Document structure recognition data:
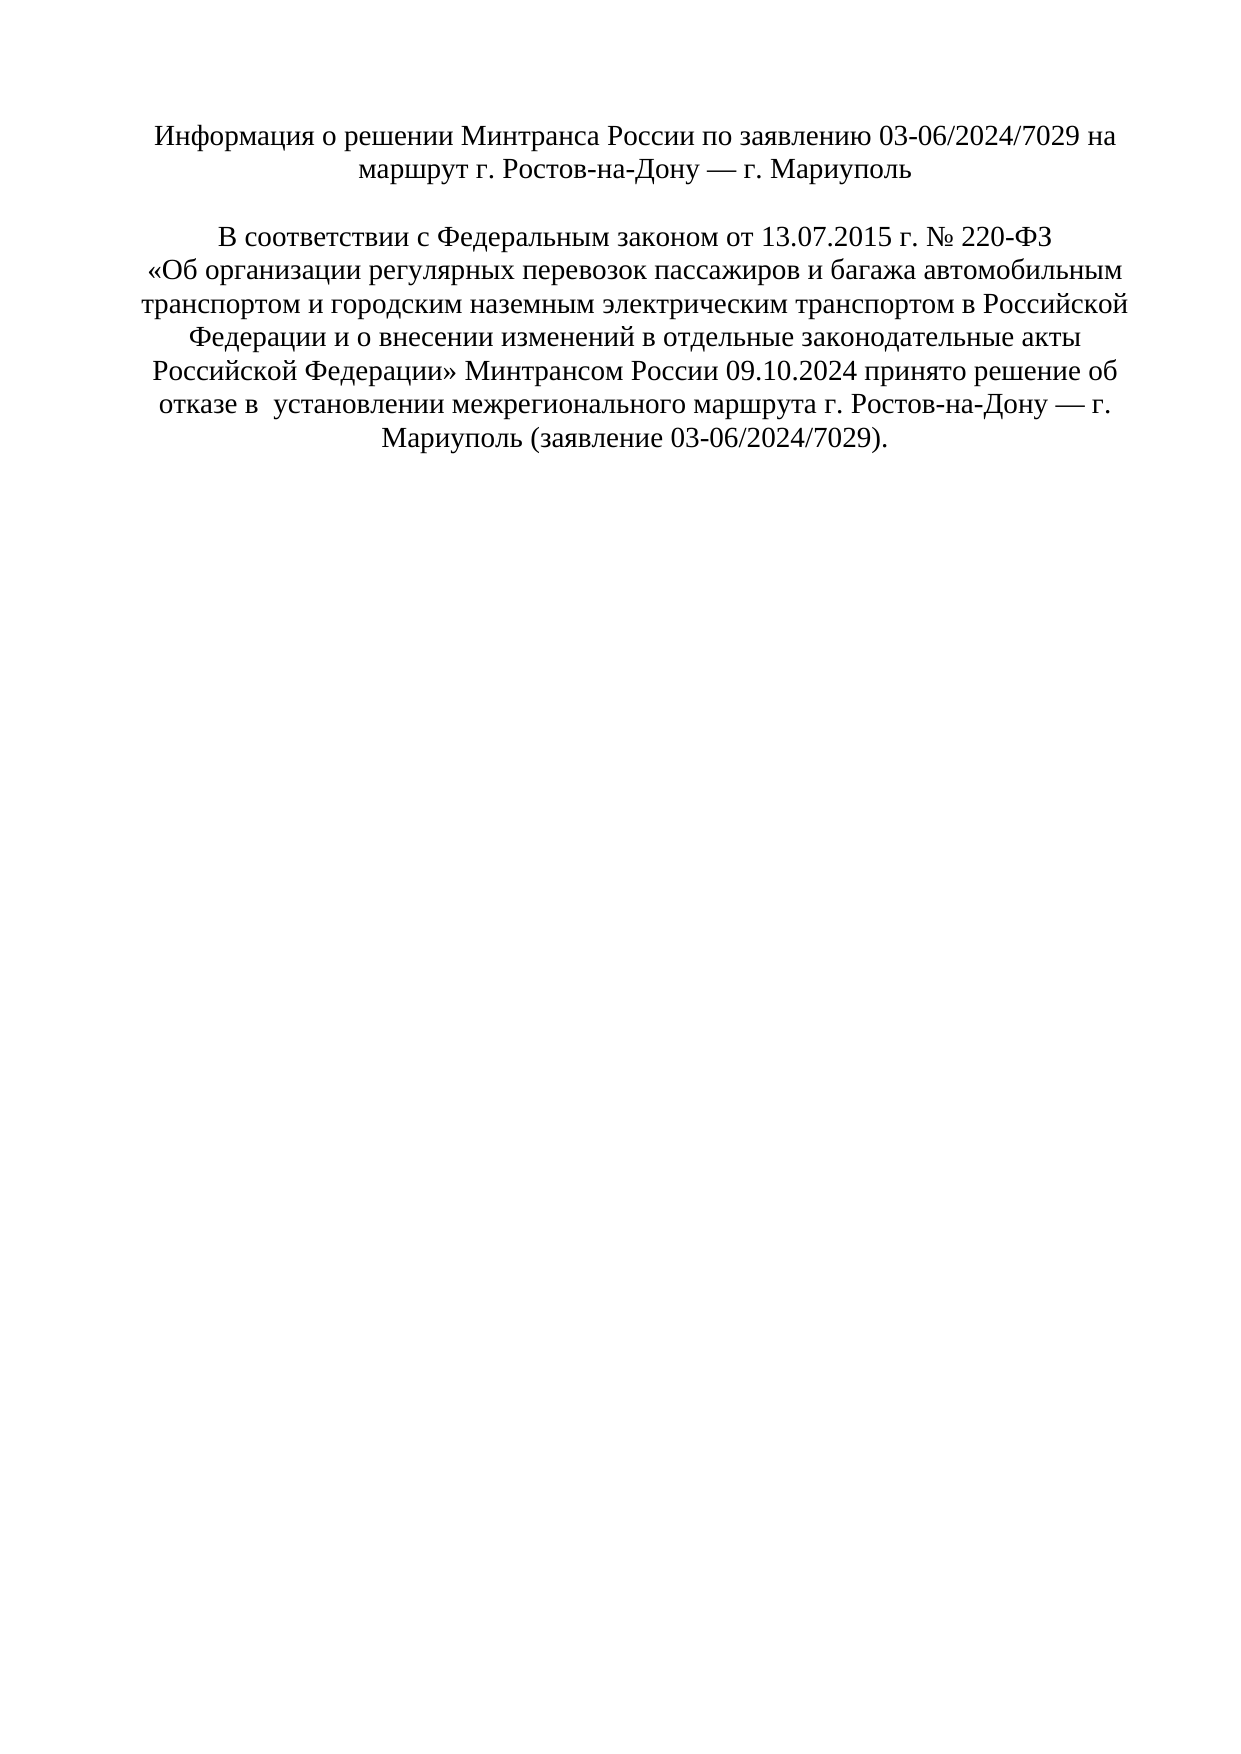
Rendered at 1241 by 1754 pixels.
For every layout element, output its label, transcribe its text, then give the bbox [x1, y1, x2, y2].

text В соответствии с Федеральным законом от 13.07.2015 г. № 220-ФЗ «Об организации регулярных перевозок пассажиров и багажа автомобильным транспортом и городским наземным электрическим транспортом в Российской Федерации и о внесении изменений в отдельные законодательные акты Российской Федерации» Минтрансом России 09.10.2024 принято решение об отказе в установлении межрегионального маршрута г. Ростов-на-Дону — г. Мариуполь (заявление 03-06/2024/7029). [118, 219, 1152, 453]
text Информация о решении Минтранса России по заявлению 03-06/2024/7029 на маршрут г. Ростов-на-Дону — г. Мариуполь [118, 118, 1152, 185]
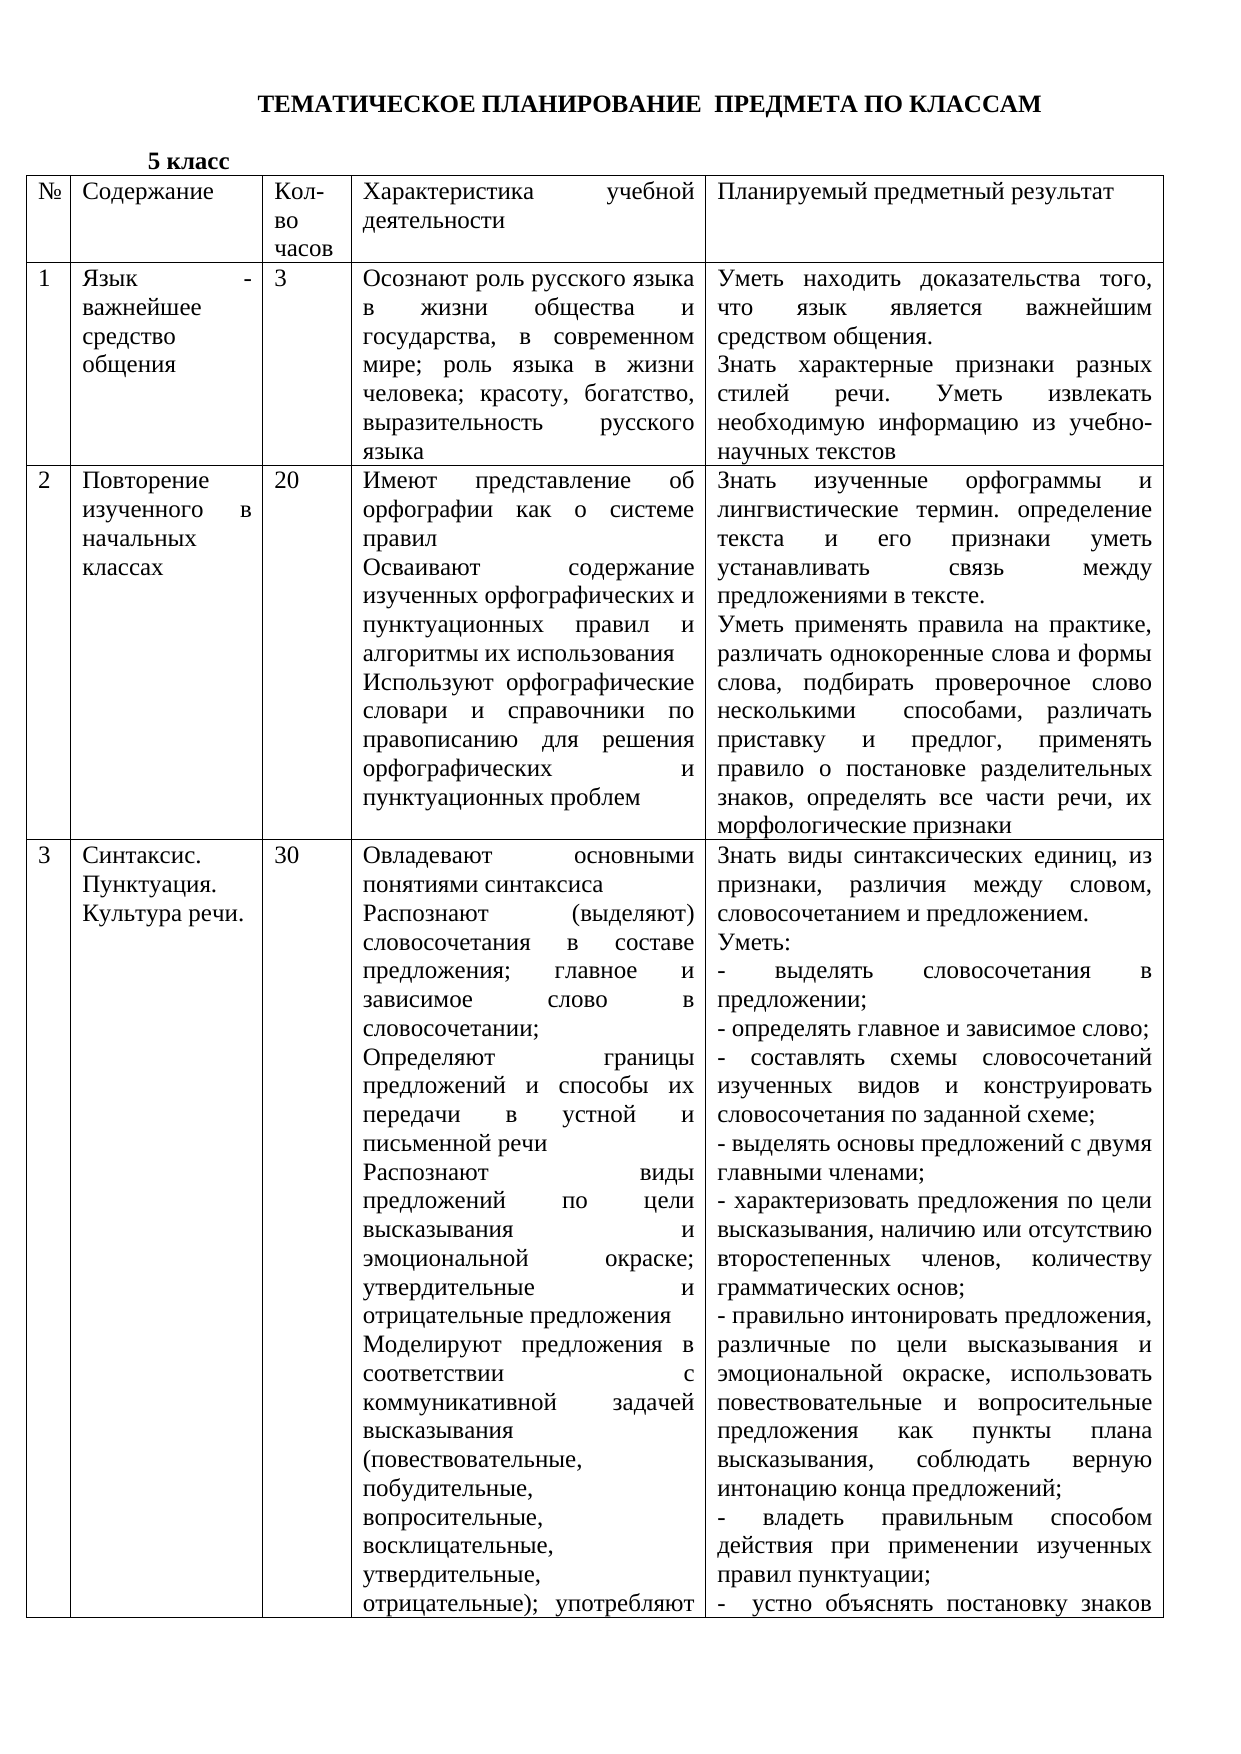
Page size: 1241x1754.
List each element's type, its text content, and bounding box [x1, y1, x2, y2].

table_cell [71, 840, 262, 1617]
table_cell Повторение изученного в начальных классах [71, 466, 262, 839]
table_cell 20 [263, 466, 351, 839]
table_header № [27, 176, 70, 262]
table_cell Язык - важнейшее средство общения [71, 263, 262, 464]
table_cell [706, 840, 1163, 1617]
table_cell 2 [27, 466, 70, 839]
table_cell Уметь находить доказательства того, что язык является важнейшим средством общения. Знать характерные признаки разных стилей речи. Уметь извлекать необходимую информацию из учебно-научных текстов [706, 263, 1163, 464]
table_cell Осознают роль русского языка в жизни общества и государства, в современном мире; роль языка в жизни человека; красоту, богатство, выразительность русского языка [352, 263, 705, 464]
table_cell 1 [27, 263, 70, 464]
table_header Планируемый предметный результат [706, 176, 1163, 262]
text ТЕМАТИЧЕСКОЕ ПЛАНИРОВАНИЕ ПРЕДМЕТА ПО КЛАССАМ [148, 89, 1152, 117]
table_header Характеристика учебной деятельности [352, 176, 705, 262]
table_header Кол-во часов [263, 176, 351, 262]
table_cell 3 [27, 840, 70, 1617]
table_cell Знать изученные орфограммы и лингвистические термин. определение текста и его признаки уметь устанавливать связь между предложениями в тексте. Уметь применять правила на практике, различать однокоренные слова и формы слова, подбирать проверочное слово несколькими способами, различать приставку и предлог, применять правило о постановке разделительных знаков, определять все части речи, их морфологические признаки [706, 466, 1163, 839]
table_cell Имеют представление об орфографии как о системе правил Осваивают содержание изученных орфографических и пунктуационных правил и алгоритмы их использования Используют орфографические словари и справочники по правописанию для решения орфографических и пунктуационных проблем [352, 466, 705, 839]
table_cell 3 [263, 263, 351, 464]
text 5 класс [148, 146, 1152, 175]
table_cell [352, 840, 705, 1617]
table_header Содержание [71, 176, 262, 262]
table_cell 30 [263, 840, 351, 1617]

## WHAT TO PRODUCE
Working through the entries line by line, count those containing "element" and report only the number.

## TASK OUTPUT
2